Take action now: Critical imbalance experiment health

  • Updated
  • Optimizely Web Experimentation
  • Optimizely Performance Edge
  • Optimizely Feature Experimentation
  • Optimizely Full Stack (Legacy)

The bottom line 

A Critical Experiment Health warning on the experimentation results page means that your experiment has failed two different imbalance checks. The patterns of visitor assignments to variations in your experiment must be investigated to identify the problems. 

The red exclamation point

When you launch a Stats Engine A/B test, Optimizely Experimentation's automatic sample ratio mismatch (SRM) detection runs in the background. This algorithm finds unusual imbalances in visitor traffic to an experiment's variations and detects experiment problems early if they arise.

Optimizely's automatic SRM detection tool combines the power of automatic visitor imbalance detection with an indicator of experiment health. This indicator alerts an experimenter to any visitor traffic issues and tells you when a critical traffic imbalance occurs.

An experiment that shows Critical health status has failed two different imbalance checks. It means Optimizely's automatic SRM detection algorithm identified an imbalance in the following:

  1. Total decisions – Are the aggregated impressions per user that Optimizely Experimentation receives regardless of their variation assignment in an experiment.
  2. First decisions – Reflect the first impression of a variation by a particular user, which is captured when a visitor is initially bucketed into a variation.

Critical health status

A Critical experiment health status is the highest priority visitor imbalance. It means the experiment is experiencing a statistically significant difference in traffic balance, and there is evidence of consistent and undeniable underlying assignment bias. The experiment should be paused immediately to investigate the issue.

See Imbalance detected: What to do if Optimizely's automatic SRM detection alerts you to an imbalance in your Stats Engine A/B test

Examples of why a critical imbalance occurred

The following examples are not an exhaustive range of imbalance causes. 

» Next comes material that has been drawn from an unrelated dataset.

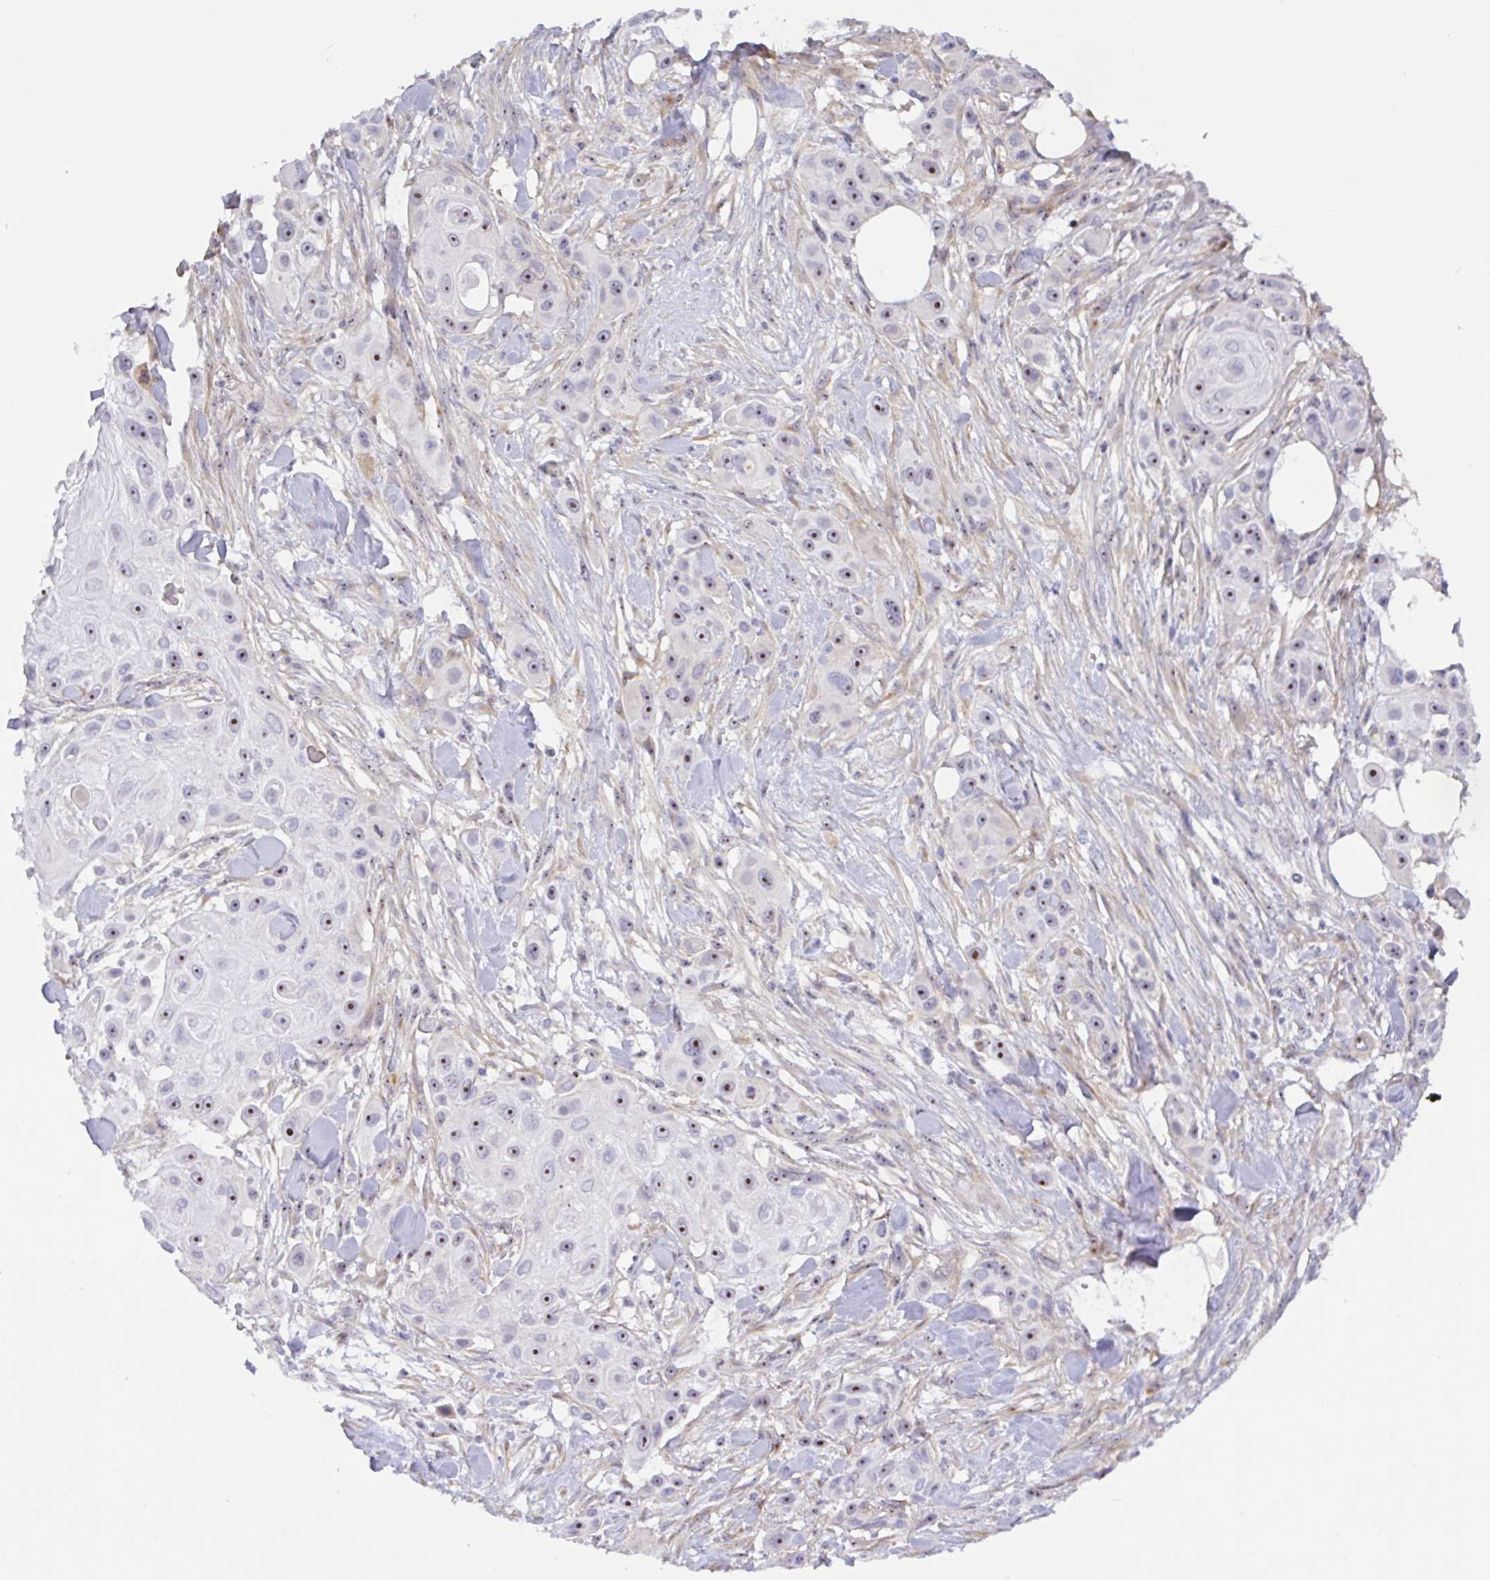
{"staining": {"intensity": "moderate", "quantity": ">75%", "location": "nuclear"}, "tissue": "skin cancer", "cell_type": "Tumor cells", "image_type": "cancer", "snomed": [{"axis": "morphology", "description": "Squamous cell carcinoma, NOS"}, {"axis": "topography", "description": "Skin"}], "caption": "Immunohistochemistry (IHC) image of neoplastic tissue: human skin cancer stained using immunohistochemistry (IHC) reveals medium levels of moderate protein expression localized specifically in the nuclear of tumor cells, appearing as a nuclear brown color.", "gene": "MXRA8", "patient": {"sex": "male", "age": 63}}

The following are examples of situations that may have occurred. Decide what to do with your experiment, depending on your situation. See additional Causes of imbalance.

Example 1: Traffic distribution changes mid-experiment

You have three variations in your experiment. You set the traffic distribution to 0% for one of those variations. After the experiment launches, someone on your team ramps up that 0% traffic distribution. Now your results look strange.

The experiment has become completely corrupted. It is entirely unusable. End the experiment immediately.

To restart your experiment safely, duplicate it and do not adjust the traffic experiment while it is running. For best practices, Optimizely strongly recommends against setting 0% traffic to a single variation. Instead, you can remove that variation from the experiment because no traffic is being sent to it.

Changing an experiment's traffic distribution while the experiment is running is the worst thing any experimenter can do to their experiment program. Specifically, assigning 0% traffic to a variation and launching the experiment, then at some point changing the traffic distribution to that previously 0% variation is the ultimate way to destroy results by deliberately triggering a severe imbalance and inviting Simpson's Paradox directly into the experiment.

Example 2: The results page shows a different traffic split than what you set

Your experiment is set at a 50/50 traffic split, but the results page displays an 80/20 split. None of the metrics shows the polar opposite or the expected uplift behavior presented consistently in similar experiments.

Optimizely's automatic SRM detection identifies the earliest date of your experiment imbalance. Correlate that date with any unusual behavior in the experiment change history. This lets you investigate if a team member has biased traffic distribution.

With the earliest date, you can investigate if a purposeful or accidental triggering of a third-party audience segmentation software occurred that rerouted traffic while the experiment was live.

Another way to determine if an experiment was destined from launch for corrupted results is to employ carefully chosen guardrail metrics as monitoring goals. Guardrail metrics, such as bounce rate, can help in triangulating evidence for fatal implementation errors.